WORK REQUIRED:
When you find the word "Subterranean" in a line of the entries, please copy the whole line.

AVAILABLE DATA:
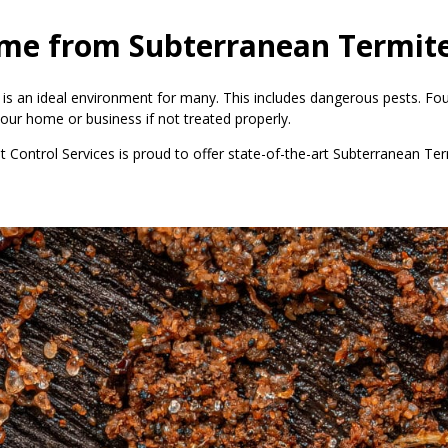
ome from Subterranean Termit
 is an ideal environment for many. This includes dangerous pests. Fo
our home or business if not treated properly.
st Control Services is proud to offer state-of-the-art Subterranean 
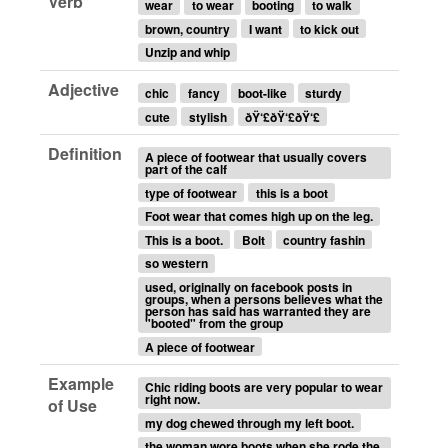
Verb
wear
to wear
booting
to walk
brown, country
I want
to kick out
Unzip and whip
Adjective
chic
fancy
boot-like
sturdy
cute
stylish
ðŸ‘£ðŸ‘£ðŸ‘£
Definition
A piece of footwear that usually covers
part of the calf
type of footwear
this is a boot
Foot wear that comes high up on the leg.
This is a boot.
Bolt
country fashin
so western
used, originally on facebook posts in
groups, when a persons believes what the
person has said has warranted they are
"booted" from the group
A piece of footwear
Example
Chic riding boots are very popular to wear
right now.
of Use
my dog chewed through my left boot.
the woman wore boots when she rode the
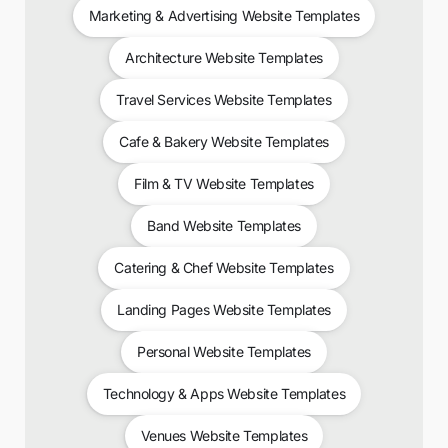
Marketing & Advertising Website Templates
Architecture Website Templates
Travel Services Website Templates
Cafe & Bakery Website Templates
Film & TV Website Templates
Band Website Templates
Catering & Chef Website Templates
Landing Pages Website Templates
Personal Website Templates
Technology & Apps Website Templates
Venues Website Templates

TASK RESPONSE:
ome from Subterranean Termit
st Control Services is proud to offer state-of-the-art Subterranean 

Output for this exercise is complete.